1. 育苗箱に赤玉土(小粒)など種まき用の土を入れる
2. 種をばらまき、薄く土を被せる
3. 土が乾かないよう水やりをして管理する
4. 発芽し、本葉が2~3枚ほどになったら、生育のよいものだけを育苗ポットに移す
5. 本葉が5~6枚になったら鉢や地面に植え替える
株分けの手順
フジバカマの苗(株)を取り出して古い土や根をきれいに落とします。それぞれの株に根が均等になるよう2~3個に切り分けてください。1株に2~3個芽がつくようにするのがコツです。

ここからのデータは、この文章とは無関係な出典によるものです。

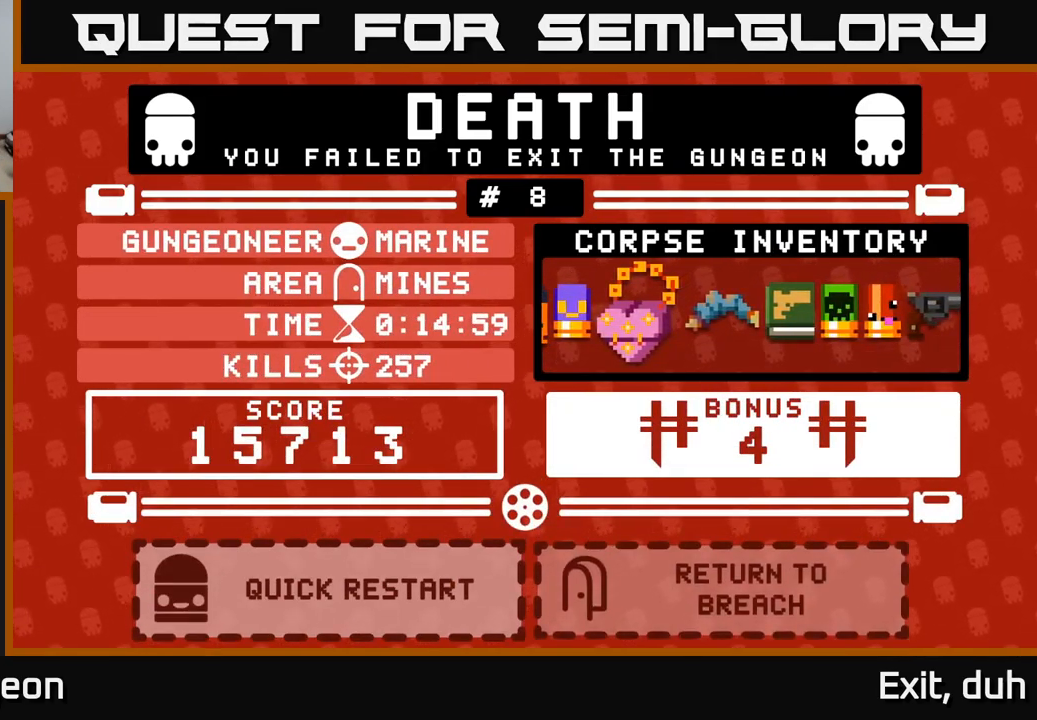
{"buttons": [], "left_stick": "center", "right_stick": "center", "events": []}
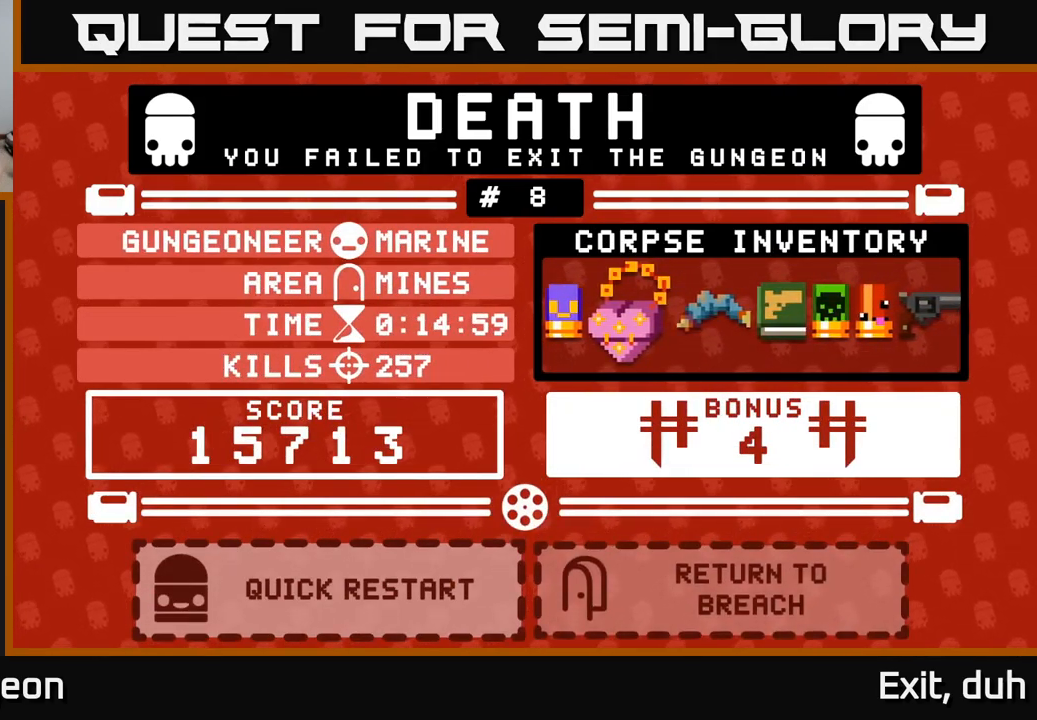
{"buttons": [], "left_stick": "center", "right_stick": "center", "events": []}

あとは切り分けた株をそれぞれ1つの苗として鉢植えにしてください。手順は苗の鉢植えと同じです。
挿し木の手順
切り落とした茎に根を生やして新しい苗とする方法を挿し木と呼びます。5〜6月頃になったら次の手順で挿し木に挑戦してみてください。
1. 茎を先端から2~3節のあたりで切り取る
2. 一番下の節の葉を取り除く
3. 切り口を30分ほど水に浸ける
4. 赤玉土(小粒)など挿し木用の土に挿す
5. 土が乾かないよう水やりをして、明るい日陰で管理する
6. 根が十分に生えてきたら、鉢に植え替える
フジバカマの育て方で注意する病気や害虫は?
フジバカマを育てていると、病気や害虫の被害にあうことがあります。次に代表的な病気や害虫についてご紹介するので参考にしてください。
うどんこ病
株全体が白い粉を被ったようになる病気で、しだいに光合成ができなくなって株が弱ってしまいます。病気にかかった部分は切り取り、薬剤を散布して拡大を防ぎます。
アブラムシ
茎葉や新芽に寄生して株の栄養を吸い取る害虫です。また、排泄物はすす病を誘発する恐れがあります。見つけたらすぐに薬剤を散布して駆除していきましょう。
ハダニ
乾燥した環境だと、葉っぱの裏に寄生する害虫です。水が苦手なので、水やりのときに葉っぱにも霧吹きで水を吹きかけると予防につながります。大量に発生したときは、殺虫剤で駆除してください。
フジバカマ(藤袴)は育てやすい多年草
日本で昔から親しまれているフジバカマは生育旺盛。地下茎をどんどん伸ばして増えていきます。株が大きく生長し、たくさんの花を咲かせる姿は、迫力を感じさせます。
フジバカマ寒さにも暑さにも強い育てやすい植物である一方、根の生長が早くときには近くの植物の生長を阻害することも。仕切りをつくって植えるなど、一工夫を加えて栽培を楽しんでくださいね。